Abstract

Background: Mechanical thrombectomy (MT) is now standard of care for patients with acute large vessel occlusion (LVO) ischemic stroke, after several trials showed significant functional improvement at 90 days. Despite this expected duration for recovery, withdrawal of life sustaining treatment (WLST) often occurs within less than 5 days after MT. We aimed to identify determinants of early WLST and better understand decisions that led to it. Methods: Retrospective chart review at a single academic stroke center from 1/2015 to 8/2020 using mixed methods. We compared patient characteristics and hospital course in those with early WLST (within 5 days) to those without WLST. Six authors conducted in-depth qualitative analysis of family meeting notes among a subgroup of 16 purposively sampled early WLST patients.

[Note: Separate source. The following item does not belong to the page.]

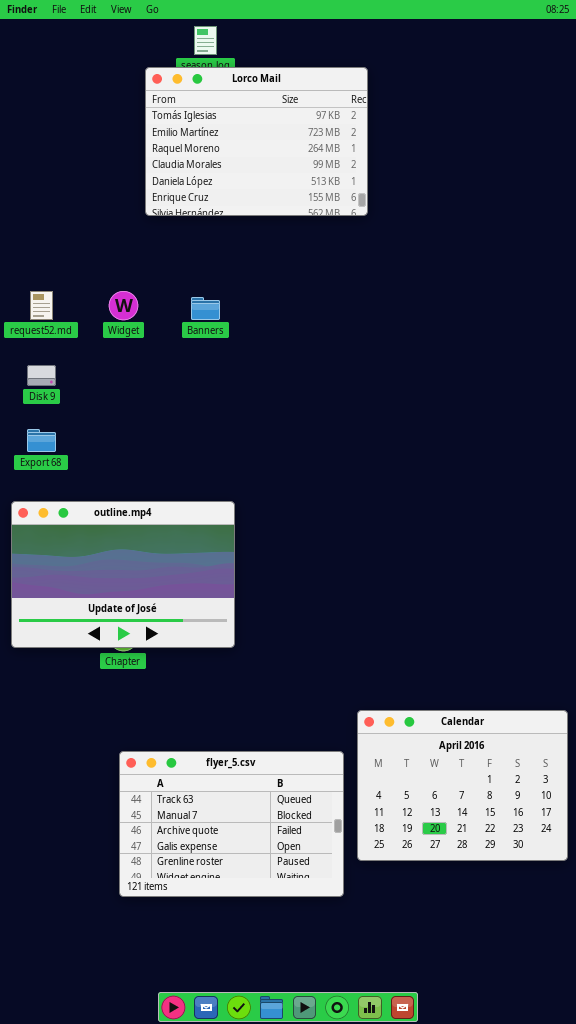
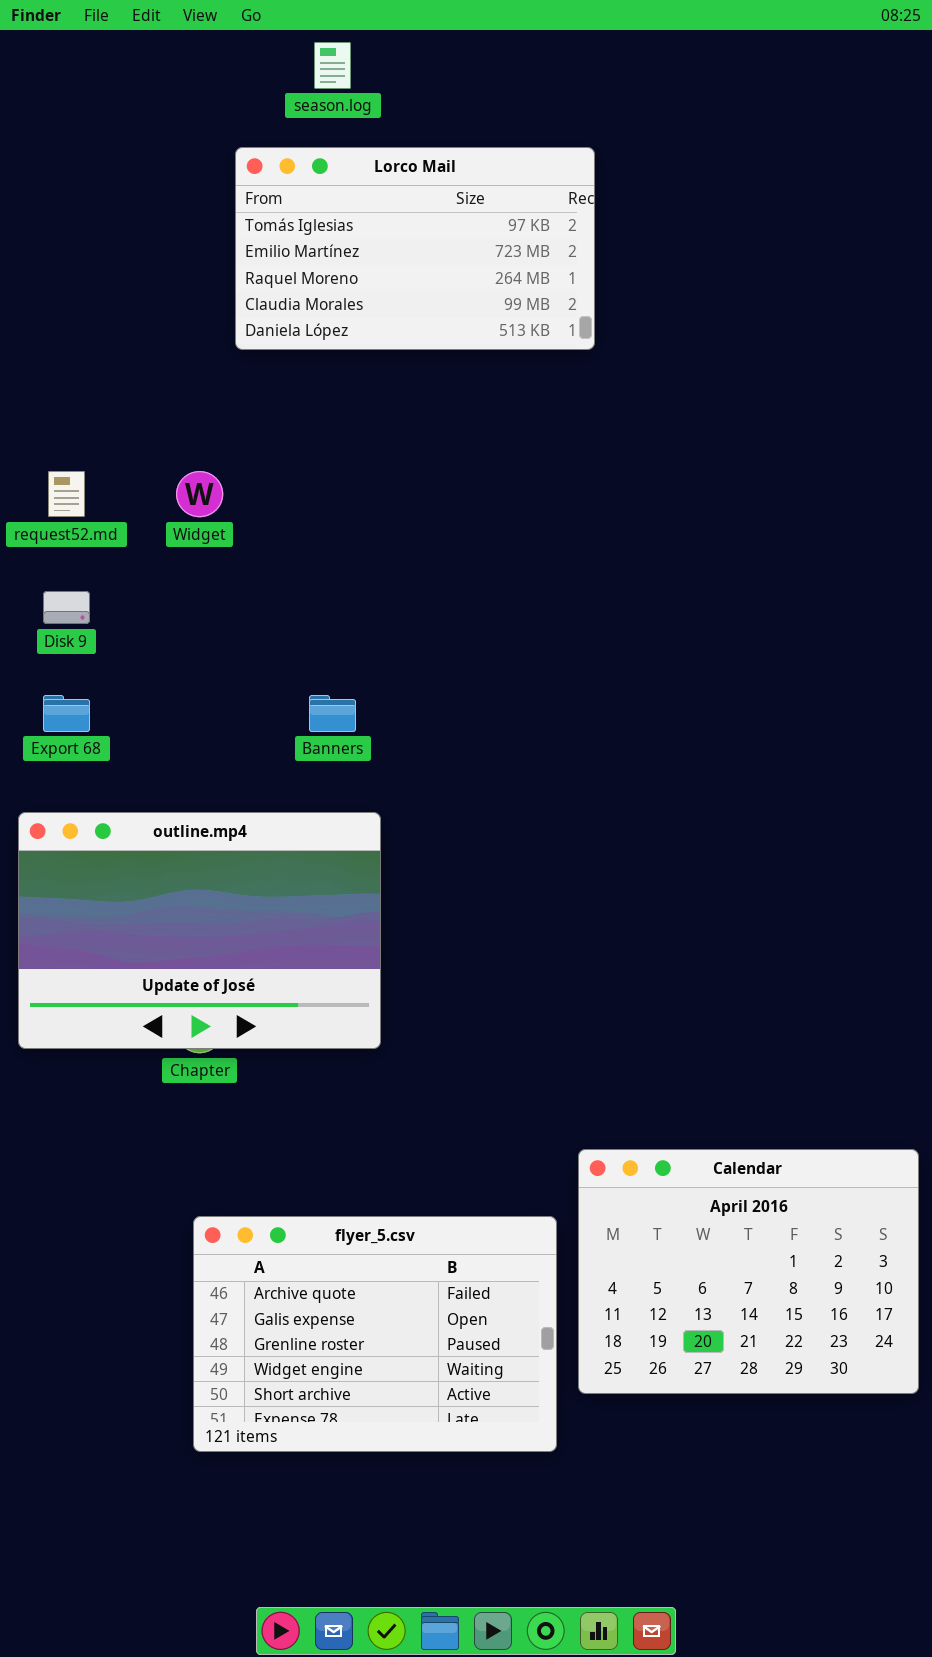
Lorco Mail: [145,67,368,216] -> [235,147,595,350], resized
Banners: [191,297,220,320] -> [309,695,356,732], moved
flyer_5.csv: [119,751,344,897] -> [193,1216,557,1452], scrolled down 2 rows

Results: Among 402 patients (mean age 68.0, SD 14.7 years; 53.7% male) who underwent MT, 88 (21.9%) had WLST, of which 52 (12.9%) were early WLST (mean 2.2, SD 1.3 days). Logistic regression adjusted for sex, race, LVO location, time of MT from last known normal, and post-procedural hemorrhage showed early WLST compared to no WLST was significantly associated with older age, inpatient stroke, increased stroke severity, unsuccessful MT, no tPA given, post-procedural need for craniectomy, and palliative care consultation (p<0.05). One key theme that emerged from goals-of-care conversations was clarity among families of patient’s wishes, with a low tolerance for dependence, which led to early WLST if independence was unlikely immediately after MT. Conclusion: Early WLST after MT occurs frequently in patients with severe stroke and high medical complexity, especially if progression to cerebral herniation. Clear communication before and after MT regarding expected prognosis and trajectory of recovery could allow for improved decision making and prevent potentially premature WLST by providers or families. Prior knowledge of patient’s goals-of-care may also reduce patient or caregiver suffering and improve resource utilization for the healthcare system in patients with severe stroke.